Next summer will be the first time in a century that sockeye spawned in Cle Elum River will return to Cle Elum River to spawn themselves.
There is no other sockeye-reintroduction effort — using adult spawners to repopulate a river system — like this in the state.
The Yakama Nation has undertaken this effort in the hope of being able to harvest sockeye in the Yakima River Basin. Sockeye were once a primary food that sustained Yakama families throughout the winter. In the future, we hope the Yakama, as well as sport fishermen, will have the opportunity to again catch sockeye in these Eastern Washington rivers.
Recently, the Yakama Nation, irrigators, federal, state and local governments throughout the Yakima River Basin have agreed to a water-management plan to ensure water for people, for agriculture and for salmon. One aspect of the plan is for fish-passage measures to be installed in the earthen dam that now stops sockeye from returning to Cle Elum Lake. That will take an investment of dollars but, when completed, young sockeye will be able to leave Cle Elum Lake, the first step in their long journey to the ocean.
By doing that, we will see the natural forest ecosystem along the Cle Elum River grow healthier from the nutrients the sockeye bring to the river. And the bears, cougars, eagles, osprey and other small birds and bugs that historically fed upon the carcasses of the salmon that spawned and died will feast again.

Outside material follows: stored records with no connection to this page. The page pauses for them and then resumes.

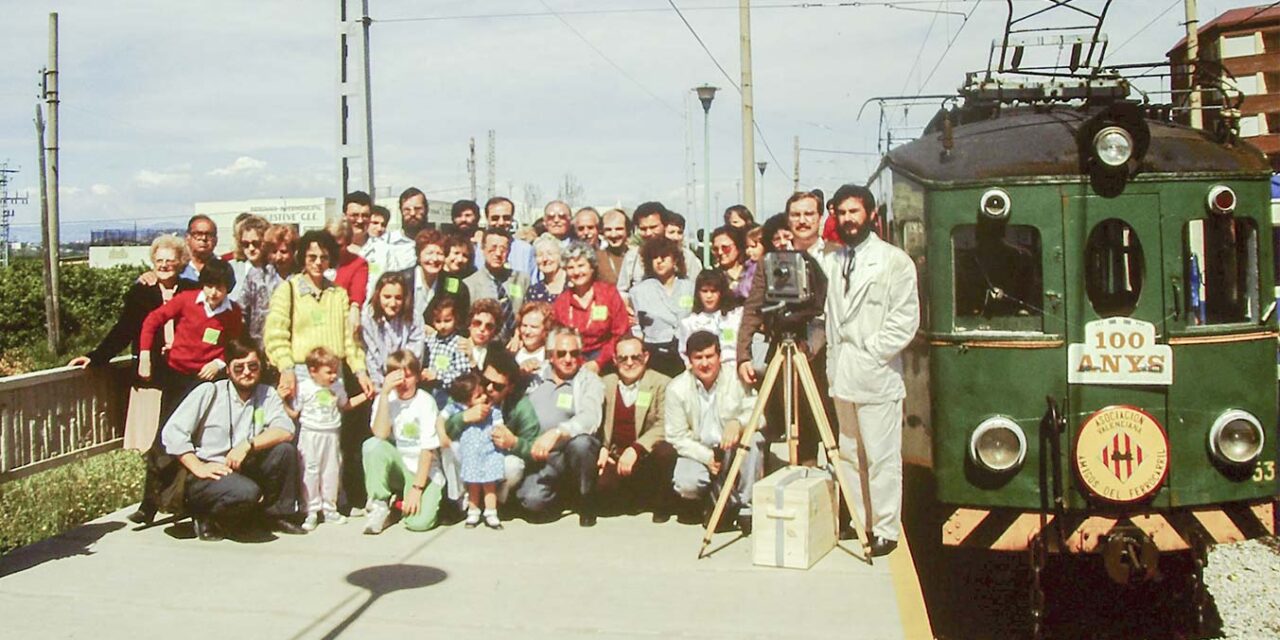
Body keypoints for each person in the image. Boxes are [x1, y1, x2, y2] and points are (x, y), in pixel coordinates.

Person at [821, 184, 920, 557]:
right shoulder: (833, 261)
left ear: (870, 215)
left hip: (876, 374)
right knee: (849, 453)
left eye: (854, 212)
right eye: (842, 213)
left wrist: (872, 351)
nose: (847, 219)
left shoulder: (894, 261)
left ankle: (885, 529)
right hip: (842, 374)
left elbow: (905, 319)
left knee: (881, 456)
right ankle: (857, 521)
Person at [264, 230, 373, 515]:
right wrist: (285, 368)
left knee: (333, 442)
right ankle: (300, 504)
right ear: (302, 257)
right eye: (311, 256)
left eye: (323, 257)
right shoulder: (288, 289)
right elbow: (275, 334)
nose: (317, 262)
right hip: (300, 373)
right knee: (302, 443)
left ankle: (334, 501)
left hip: (333, 373)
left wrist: (359, 371)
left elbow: (350, 340)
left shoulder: (338, 294)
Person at [159, 338, 303, 540]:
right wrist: (198, 466)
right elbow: (172, 433)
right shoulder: (209, 392)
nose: (247, 372)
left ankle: (276, 515)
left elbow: (286, 429)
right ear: (227, 369)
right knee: (246, 493)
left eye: (253, 366)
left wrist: (248, 445)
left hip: (243, 465)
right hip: (208, 473)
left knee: (284, 451)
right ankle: (205, 516)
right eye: (239, 367)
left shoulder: (267, 394)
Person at [737, 192, 834, 465]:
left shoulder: (835, 256)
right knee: (799, 430)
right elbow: (753, 307)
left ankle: (841, 502)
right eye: (795, 215)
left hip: (831, 354)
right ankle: (801, 489)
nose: (802, 221)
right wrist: (743, 354)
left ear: (819, 217)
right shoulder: (771, 261)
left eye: (808, 214)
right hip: (787, 351)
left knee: (833, 429)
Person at [666, 330, 759, 532]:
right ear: (689, 360)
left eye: (709, 356)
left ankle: (745, 506)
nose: (705, 363)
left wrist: (738, 422)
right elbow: (676, 436)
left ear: (719, 356)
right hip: (700, 451)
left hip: (733, 446)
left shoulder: (736, 377)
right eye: (698, 358)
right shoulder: (676, 388)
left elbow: (759, 413)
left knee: (755, 439)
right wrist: (707, 457)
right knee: (686, 483)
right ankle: (711, 498)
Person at [516, 327, 605, 527]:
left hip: (568, 451)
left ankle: (585, 498)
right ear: (551, 356)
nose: (568, 359)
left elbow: (591, 417)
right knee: (532, 502)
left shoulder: (589, 380)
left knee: (582, 444)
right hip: (538, 455)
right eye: (561, 353)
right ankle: (559, 494)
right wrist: (518, 375)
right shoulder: (534, 377)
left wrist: (557, 433)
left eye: (574, 353)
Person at [138, 259, 244, 422]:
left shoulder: (233, 312)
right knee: (169, 421)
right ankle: (158, 448)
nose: (213, 292)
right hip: (177, 373)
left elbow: (234, 345)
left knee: (204, 421)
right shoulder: (186, 300)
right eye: (209, 286)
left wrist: (218, 363)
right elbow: (153, 320)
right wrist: (144, 355)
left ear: (228, 288)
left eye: (219, 287)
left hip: (207, 376)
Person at [362, 350, 446, 534]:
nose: (403, 383)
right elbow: (380, 434)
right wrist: (384, 394)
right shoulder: (386, 399)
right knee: (372, 446)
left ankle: (400, 502)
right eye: (399, 378)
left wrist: (417, 489)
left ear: (417, 377)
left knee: (418, 523)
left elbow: (427, 450)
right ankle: (379, 504)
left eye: (408, 377)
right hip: (400, 464)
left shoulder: (425, 402)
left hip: (424, 470)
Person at [595, 336, 678, 520]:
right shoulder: (604, 383)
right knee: (605, 499)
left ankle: (662, 503)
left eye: (636, 357)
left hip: (646, 457)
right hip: (615, 457)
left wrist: (636, 448)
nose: (630, 363)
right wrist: (600, 446)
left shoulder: (662, 383)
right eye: (623, 358)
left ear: (646, 357)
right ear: (615, 360)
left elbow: (665, 423)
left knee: (666, 451)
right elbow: (594, 420)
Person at [445, 350, 541, 506]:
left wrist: (514, 442)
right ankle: (460, 500)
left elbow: (534, 448)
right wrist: (463, 418)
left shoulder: (520, 406)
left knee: (513, 465)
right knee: (449, 448)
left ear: (510, 387)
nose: (489, 388)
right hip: (468, 455)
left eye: (497, 386)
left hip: (496, 460)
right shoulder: (467, 389)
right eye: (485, 381)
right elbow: (442, 428)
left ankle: (495, 502)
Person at [285, 347, 367, 531]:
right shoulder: (304, 387)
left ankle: (330, 508)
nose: (333, 376)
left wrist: (366, 396)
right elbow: (294, 412)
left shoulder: (337, 386)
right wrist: (282, 401)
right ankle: (311, 510)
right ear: (312, 371)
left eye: (335, 371)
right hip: (310, 434)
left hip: (331, 433)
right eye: (328, 372)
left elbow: (345, 405)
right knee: (310, 471)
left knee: (331, 471)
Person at [551, 241, 630, 374]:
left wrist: (599, 362)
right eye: (570, 267)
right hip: (573, 361)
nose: (576, 272)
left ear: (592, 267)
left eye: (581, 266)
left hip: (608, 361)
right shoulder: (561, 302)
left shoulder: (609, 294)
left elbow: (620, 332)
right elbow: (557, 338)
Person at [447, 373, 507, 530]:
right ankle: (473, 512)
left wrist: (500, 430)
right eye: (478, 397)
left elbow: (500, 426)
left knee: (489, 485)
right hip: (471, 456)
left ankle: (491, 512)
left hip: (489, 454)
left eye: (483, 394)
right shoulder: (465, 415)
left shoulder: (493, 412)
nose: (483, 399)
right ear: (466, 402)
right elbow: (447, 424)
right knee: (473, 485)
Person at [628, 237, 694, 378]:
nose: (659, 261)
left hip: (686, 351)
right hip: (655, 352)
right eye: (654, 257)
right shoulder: (639, 291)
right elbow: (636, 327)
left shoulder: (690, 287)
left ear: (675, 260)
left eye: (664, 257)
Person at [463, 228, 530, 342]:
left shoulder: (522, 279)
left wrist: (518, 335)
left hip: (517, 343)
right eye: (493, 248)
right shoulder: (469, 284)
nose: (498, 254)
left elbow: (528, 313)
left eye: (503, 249)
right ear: (483, 249)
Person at [362, 271, 425, 390]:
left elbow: (414, 354)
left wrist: (401, 381)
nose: (392, 303)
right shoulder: (368, 317)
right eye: (387, 297)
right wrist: (381, 386)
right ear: (378, 295)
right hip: (380, 381)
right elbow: (371, 355)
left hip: (406, 380)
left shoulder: (414, 318)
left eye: (398, 298)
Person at [235, 224, 296, 346]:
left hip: (292, 343)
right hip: (260, 344)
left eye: (283, 252)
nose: (278, 257)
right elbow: (241, 310)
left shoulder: (300, 277)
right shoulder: (257, 275)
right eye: (274, 252)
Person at [403, 230, 471, 334]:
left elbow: (461, 322)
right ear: (419, 255)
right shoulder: (403, 280)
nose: (434, 259)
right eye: (429, 253)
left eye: (440, 254)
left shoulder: (454, 284)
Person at [679, 270, 744, 369]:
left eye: (713, 291)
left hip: (732, 370)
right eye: (704, 291)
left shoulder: (735, 316)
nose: (709, 296)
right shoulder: (689, 323)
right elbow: (684, 354)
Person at [421, 297, 475, 406]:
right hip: (428, 389)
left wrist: (439, 376)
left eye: (447, 320)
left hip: (447, 394)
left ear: (456, 319)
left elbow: (462, 374)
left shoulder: (458, 343)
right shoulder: (431, 339)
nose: (442, 326)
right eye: (438, 321)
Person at [478, 196, 538, 277]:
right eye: (495, 218)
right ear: (487, 218)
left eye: (506, 218)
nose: (501, 222)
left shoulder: (526, 251)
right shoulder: (477, 251)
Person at [343, 191, 392, 290]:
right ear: (345, 216)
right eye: (354, 215)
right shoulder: (333, 250)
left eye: (365, 215)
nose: (360, 220)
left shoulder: (384, 251)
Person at [325, 218, 370, 310]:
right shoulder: (315, 261)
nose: (333, 249)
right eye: (329, 244)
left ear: (348, 242)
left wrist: (355, 308)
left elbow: (357, 296)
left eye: (338, 246)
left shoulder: (357, 263)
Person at [385, 187, 430, 272]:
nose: (412, 213)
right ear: (401, 211)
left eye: (418, 209)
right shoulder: (387, 242)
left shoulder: (437, 242)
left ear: (426, 210)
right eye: (407, 210)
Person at [228, 214, 270, 302]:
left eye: (256, 243)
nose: (251, 248)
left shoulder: (275, 269)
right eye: (246, 244)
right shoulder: (230, 268)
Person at [512, 301, 554, 383]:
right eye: (524, 326)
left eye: (534, 327)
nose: (527, 331)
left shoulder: (550, 357)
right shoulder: (512, 352)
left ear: (546, 330)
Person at [179, 215, 222, 284]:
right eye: (198, 234)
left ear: (216, 240)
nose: (204, 238)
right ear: (187, 238)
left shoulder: (225, 268)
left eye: (209, 234)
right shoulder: (178, 270)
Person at [526, 233, 567, 303]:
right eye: (540, 255)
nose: (545, 259)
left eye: (550, 254)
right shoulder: (534, 291)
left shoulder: (573, 284)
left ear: (561, 256)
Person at [595, 208, 629, 285]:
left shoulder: (638, 256)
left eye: (619, 229)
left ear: (627, 230)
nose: (614, 234)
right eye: (608, 230)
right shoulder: (596, 258)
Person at [710, 226, 748, 291]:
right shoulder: (712, 276)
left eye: (725, 248)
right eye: (715, 249)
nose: (720, 252)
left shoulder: (752, 272)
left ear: (738, 246)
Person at [735, 226, 765, 300]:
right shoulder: (749, 265)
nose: (748, 251)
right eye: (747, 247)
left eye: (753, 247)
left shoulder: (762, 266)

Many in the younger generations don’t understand why the sockeye restoration matters. Even I have only heard about the great sockeye runs from my great-grandparents, who grew up before the dams. In that time, the fish came back naturally and everyone could fish sockeye in the Yakima River Basin.
Someday, our children will say their parents and grandparents did what they could to put the sockeye life cycle back together, and the sockeye will survive because of what we did.
Virgil Lewis is a member of the Yakama Nation Tribal Council and he serves as chairman of Yakama’s Fish and Wildlife Committee.